The book enumerates the contributions made by Duan Qirui to China’s progress, including the initiation of China’s military modernization, the insistence on the transformation of China’s political system through “three creations of the Republic”, and the promotion of China’s entry into the Allied Powers to take part in the war against Germany, among others. At the same time, he not only opposed the monarchy dictatorship but also keenly recognized and opposed the “Knock down the Confucius’ shop (打倒孔家店)” campaign promoted by the Chinese agents of the Soviet Union’s Third Communist International. After became Zhizheng (执政the Chief Executive of the Republic of China, or the head of the state), he collaborated with Sun Yat-sen in seeking to convene a constitutional conference and persistently attempted to pursue the path of constitutional democracy to unify China.
Throughout the writing, the author emphasizes the importance of Confucianism’s influence on the moral character of the Chinese people. In the early 20th century, Duan Qirui, who initially served as a Qing military general and later became a high-ranking official in the Republic of China, was able to abandon the traditional “King’s-State (家天下)” approach and resist the wave of Soviet-style communism. Instead, he chose the path of republicanism and constitutional democracy. This can be traced back to the influence of Confucianism, which he received from a young age.
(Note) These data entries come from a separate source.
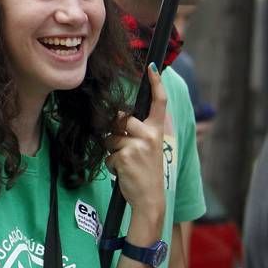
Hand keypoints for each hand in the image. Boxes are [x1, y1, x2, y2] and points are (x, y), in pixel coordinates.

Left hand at [106, 64, 166, 224]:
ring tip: (127, 164)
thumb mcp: (148, 149)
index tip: (152, 68)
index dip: (156, 84)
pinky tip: (123, 172)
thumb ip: (137, 133)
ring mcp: (138, 144)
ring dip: (112, 151)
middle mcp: (150, 135)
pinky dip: (111, 165)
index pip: (158, 103)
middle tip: (126, 150)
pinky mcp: (126, 155)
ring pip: (110, 138)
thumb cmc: (146, 173)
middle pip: (121, 119)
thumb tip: (117, 120)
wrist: (150, 199)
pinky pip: (108, 154)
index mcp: (157, 131)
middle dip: (115, 132)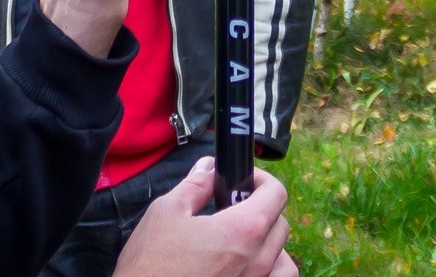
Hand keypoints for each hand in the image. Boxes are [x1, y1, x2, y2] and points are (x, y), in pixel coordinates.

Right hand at [116, 158, 296, 276]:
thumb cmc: (151, 264)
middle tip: (235, 209)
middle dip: (262, 209)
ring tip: (244, 243)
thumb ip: (195, 186)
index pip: (276, 193)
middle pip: (280, 225)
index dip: (261, 180)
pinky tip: (247, 268)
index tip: (244, 181)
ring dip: (271, 246)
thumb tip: (208, 169)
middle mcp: (257, 261)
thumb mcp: (166, 213)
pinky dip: (270, 272)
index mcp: (243, 231)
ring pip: (284, 261)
Just as Christianity influenced the founding fathers of the United States, Confucianism deeply ingrained itself in Duan Qirui’s bloodline, shaping his political aspirations and life path. The book’s exposition is based on this context: without moral cultivation, an individual cannot go far on the right path; however, even with morally upright individuals, a society without check-and-balance of power, may succumb to the temptations of power, wealth, sex and fame, leading them astray. American founding father John Adams once emphasized, “Our Constitution was made only for a moral and religious people.” This book tirelessly and extensively argues that in building a civilized society, (1) the importance of cultivating moral qualities in individuals from a young age should be recognized, and (2) the Acton’s axiom, “power corrupts, absolute power corrupts absolutely”, which is an objective law that is not subject to people’s will, should be recognized. Therefore, the concept of “King’s-State” inevitably leads to corruption as power corrupts, resulting in being strong at first and then falling apart and eventually being replaced. On the other hand, the “Party-State (党天下)” system, self-proclaimed to be superior to the decayed old world, experiences absolute corruption with absolute power and fails to catch up with the prosperity and renewal of the private capitalist market economy under constitutional democratic rule even after seventy years. Ultimately, it can only lead to the depletion of public trust and self-collapse.